- Opening Delimiter -

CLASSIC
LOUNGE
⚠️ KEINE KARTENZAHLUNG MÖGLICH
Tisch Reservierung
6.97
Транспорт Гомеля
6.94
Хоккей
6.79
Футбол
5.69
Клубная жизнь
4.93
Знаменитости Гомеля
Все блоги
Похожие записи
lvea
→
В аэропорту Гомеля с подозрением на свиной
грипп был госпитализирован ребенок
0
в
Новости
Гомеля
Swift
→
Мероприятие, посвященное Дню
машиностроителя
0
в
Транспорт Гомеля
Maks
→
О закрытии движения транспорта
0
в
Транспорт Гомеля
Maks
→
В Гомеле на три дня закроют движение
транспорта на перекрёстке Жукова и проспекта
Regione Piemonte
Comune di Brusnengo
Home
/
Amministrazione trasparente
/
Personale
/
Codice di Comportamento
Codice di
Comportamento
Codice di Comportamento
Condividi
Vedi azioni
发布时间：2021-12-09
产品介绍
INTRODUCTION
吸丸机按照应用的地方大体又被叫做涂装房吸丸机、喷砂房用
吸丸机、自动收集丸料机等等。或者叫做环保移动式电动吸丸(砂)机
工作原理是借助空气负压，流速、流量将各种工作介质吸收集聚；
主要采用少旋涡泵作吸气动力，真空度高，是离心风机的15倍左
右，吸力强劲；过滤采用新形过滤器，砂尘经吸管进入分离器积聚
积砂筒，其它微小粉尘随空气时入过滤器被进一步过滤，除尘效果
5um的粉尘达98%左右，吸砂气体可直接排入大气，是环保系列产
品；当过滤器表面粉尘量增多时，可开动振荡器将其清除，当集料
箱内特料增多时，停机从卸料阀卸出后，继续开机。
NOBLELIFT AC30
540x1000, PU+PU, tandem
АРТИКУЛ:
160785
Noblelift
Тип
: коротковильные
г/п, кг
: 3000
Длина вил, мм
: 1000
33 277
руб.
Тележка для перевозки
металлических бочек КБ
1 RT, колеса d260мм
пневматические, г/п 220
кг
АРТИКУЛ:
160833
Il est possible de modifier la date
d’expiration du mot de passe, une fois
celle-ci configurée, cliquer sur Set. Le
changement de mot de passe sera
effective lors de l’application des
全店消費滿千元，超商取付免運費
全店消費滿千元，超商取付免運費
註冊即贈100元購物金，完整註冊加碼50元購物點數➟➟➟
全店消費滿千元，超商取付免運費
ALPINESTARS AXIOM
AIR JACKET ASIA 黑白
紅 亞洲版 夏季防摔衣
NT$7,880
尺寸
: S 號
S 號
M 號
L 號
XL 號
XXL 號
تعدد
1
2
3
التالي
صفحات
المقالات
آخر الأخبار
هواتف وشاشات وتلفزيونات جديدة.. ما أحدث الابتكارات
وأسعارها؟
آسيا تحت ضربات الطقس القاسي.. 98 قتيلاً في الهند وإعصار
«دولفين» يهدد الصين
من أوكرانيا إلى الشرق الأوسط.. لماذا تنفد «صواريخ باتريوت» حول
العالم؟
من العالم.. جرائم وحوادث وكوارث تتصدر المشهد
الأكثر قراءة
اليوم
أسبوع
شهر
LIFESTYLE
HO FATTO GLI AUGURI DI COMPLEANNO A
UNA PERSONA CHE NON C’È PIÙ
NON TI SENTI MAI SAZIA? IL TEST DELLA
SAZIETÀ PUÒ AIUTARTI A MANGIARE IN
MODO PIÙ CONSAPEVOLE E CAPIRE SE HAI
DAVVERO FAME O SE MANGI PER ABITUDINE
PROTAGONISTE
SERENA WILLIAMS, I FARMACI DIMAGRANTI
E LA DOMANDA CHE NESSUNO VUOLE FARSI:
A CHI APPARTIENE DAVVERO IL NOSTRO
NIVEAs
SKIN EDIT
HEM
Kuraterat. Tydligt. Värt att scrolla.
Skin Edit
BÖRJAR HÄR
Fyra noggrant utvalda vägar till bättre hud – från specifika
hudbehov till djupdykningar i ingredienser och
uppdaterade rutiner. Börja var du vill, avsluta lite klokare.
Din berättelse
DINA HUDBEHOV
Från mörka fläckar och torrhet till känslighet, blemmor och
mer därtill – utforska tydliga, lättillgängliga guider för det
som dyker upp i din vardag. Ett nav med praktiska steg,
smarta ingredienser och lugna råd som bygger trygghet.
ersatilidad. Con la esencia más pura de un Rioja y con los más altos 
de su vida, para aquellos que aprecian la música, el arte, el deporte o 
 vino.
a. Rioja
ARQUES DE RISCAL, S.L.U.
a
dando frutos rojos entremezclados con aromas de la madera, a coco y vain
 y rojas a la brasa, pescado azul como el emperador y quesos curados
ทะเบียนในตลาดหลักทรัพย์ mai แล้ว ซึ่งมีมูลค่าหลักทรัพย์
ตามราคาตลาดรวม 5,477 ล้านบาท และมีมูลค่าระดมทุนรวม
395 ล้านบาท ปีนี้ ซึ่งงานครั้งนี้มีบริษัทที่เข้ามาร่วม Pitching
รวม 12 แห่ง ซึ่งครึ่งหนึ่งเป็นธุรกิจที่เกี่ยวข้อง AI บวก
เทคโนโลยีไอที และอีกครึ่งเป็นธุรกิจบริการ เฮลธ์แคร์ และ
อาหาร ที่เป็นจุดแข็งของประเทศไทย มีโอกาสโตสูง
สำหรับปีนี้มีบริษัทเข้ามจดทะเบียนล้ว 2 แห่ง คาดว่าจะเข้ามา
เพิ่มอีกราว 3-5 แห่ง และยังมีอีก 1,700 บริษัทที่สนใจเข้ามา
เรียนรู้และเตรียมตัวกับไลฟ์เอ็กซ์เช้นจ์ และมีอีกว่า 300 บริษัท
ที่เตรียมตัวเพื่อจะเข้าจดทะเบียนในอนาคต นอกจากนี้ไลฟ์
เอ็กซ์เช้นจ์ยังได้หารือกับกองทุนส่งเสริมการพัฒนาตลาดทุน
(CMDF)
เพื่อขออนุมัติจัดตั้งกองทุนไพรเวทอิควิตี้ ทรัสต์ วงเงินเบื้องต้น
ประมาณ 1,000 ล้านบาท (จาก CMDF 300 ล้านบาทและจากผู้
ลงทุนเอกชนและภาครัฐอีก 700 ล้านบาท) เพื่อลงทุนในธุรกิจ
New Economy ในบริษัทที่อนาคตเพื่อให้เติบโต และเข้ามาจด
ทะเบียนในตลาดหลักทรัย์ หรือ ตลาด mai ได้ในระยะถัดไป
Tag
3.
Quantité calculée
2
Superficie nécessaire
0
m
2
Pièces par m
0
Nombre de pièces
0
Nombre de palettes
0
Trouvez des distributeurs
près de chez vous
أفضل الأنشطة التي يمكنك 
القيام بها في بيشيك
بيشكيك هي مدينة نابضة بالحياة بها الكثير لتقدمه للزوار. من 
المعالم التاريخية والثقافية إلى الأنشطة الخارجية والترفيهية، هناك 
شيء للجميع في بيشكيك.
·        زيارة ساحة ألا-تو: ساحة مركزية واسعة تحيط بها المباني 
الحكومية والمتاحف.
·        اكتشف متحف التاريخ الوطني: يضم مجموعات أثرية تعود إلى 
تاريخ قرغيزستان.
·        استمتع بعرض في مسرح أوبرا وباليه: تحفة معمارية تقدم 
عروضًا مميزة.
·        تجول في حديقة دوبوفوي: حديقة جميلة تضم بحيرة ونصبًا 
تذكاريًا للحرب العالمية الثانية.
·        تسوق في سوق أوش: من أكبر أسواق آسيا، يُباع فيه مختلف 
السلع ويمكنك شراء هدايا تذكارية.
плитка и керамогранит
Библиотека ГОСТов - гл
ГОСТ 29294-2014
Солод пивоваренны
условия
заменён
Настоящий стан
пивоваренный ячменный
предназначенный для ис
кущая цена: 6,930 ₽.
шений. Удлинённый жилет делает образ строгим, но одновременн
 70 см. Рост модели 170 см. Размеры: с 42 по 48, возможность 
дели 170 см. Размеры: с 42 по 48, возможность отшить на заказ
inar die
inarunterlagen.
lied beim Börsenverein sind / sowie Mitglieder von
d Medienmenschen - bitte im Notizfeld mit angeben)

- Closing Delimiter -

**Task goal**
Transcribe the items verbatim, starting from their first line and ending with the line that contains "积砂筒，其它微小粉尘随空气时入过滤器被进一步过滤，除尘效果", including that line.

**Output below**
CLASSIC
LOUNGE
⚠️ KEINE KARTENZAHLUNG MÖGLICH
Tisch Reservierung
6.97
Транспорт Гомеля
6.94
Хоккей
6.79
Футбол
5.69
Клубная жизнь
4.93
Знаменитости Гомеля
Все блоги
Похожие записи
lvea
→
В аэропорту Гомеля с подозрением на свиной
грипп был госпитализирован ребенок
0
в
Новости
Гомеля
Swift
→
Мероприятие, посвященное Дню
машиностроителя
0
в
Транспорт Гомеля
Maks
→
О закрытии движения транспорта
0
в
Транспорт Гомеля
Maks
→
В Гомеле на три дня закроют движение
транспорта на перекрёстке Жукова и проспекта
Regione Piemonte
Comune di Brusnengo
Home
/
Amministrazione trasparente
/
Personale
/
Codice di Comportamento
Codice di
Comportamento
Codice di Comportamento
Condividi
Vedi azioni
发布时间：2021-12-09
产品介绍
INTRODUCTION
吸丸机按照应用的地方大体又被叫做涂装房吸丸机、喷砂房用
吸丸机、自动收集丸料机等等。或者叫做环保移动式电动吸丸(砂)机
工作原理是借助空气负压，流速、流量将各种工作介质吸收集聚；
主要采用少旋涡泵作吸气动力，真空度高，是离心风机的15倍左
右，吸力强劲；过滤采用新形过滤器，砂尘经吸管进入分离器积聚
积砂筒，其它微小粉尘随空气时入过滤器被进一步过滤，除尘效果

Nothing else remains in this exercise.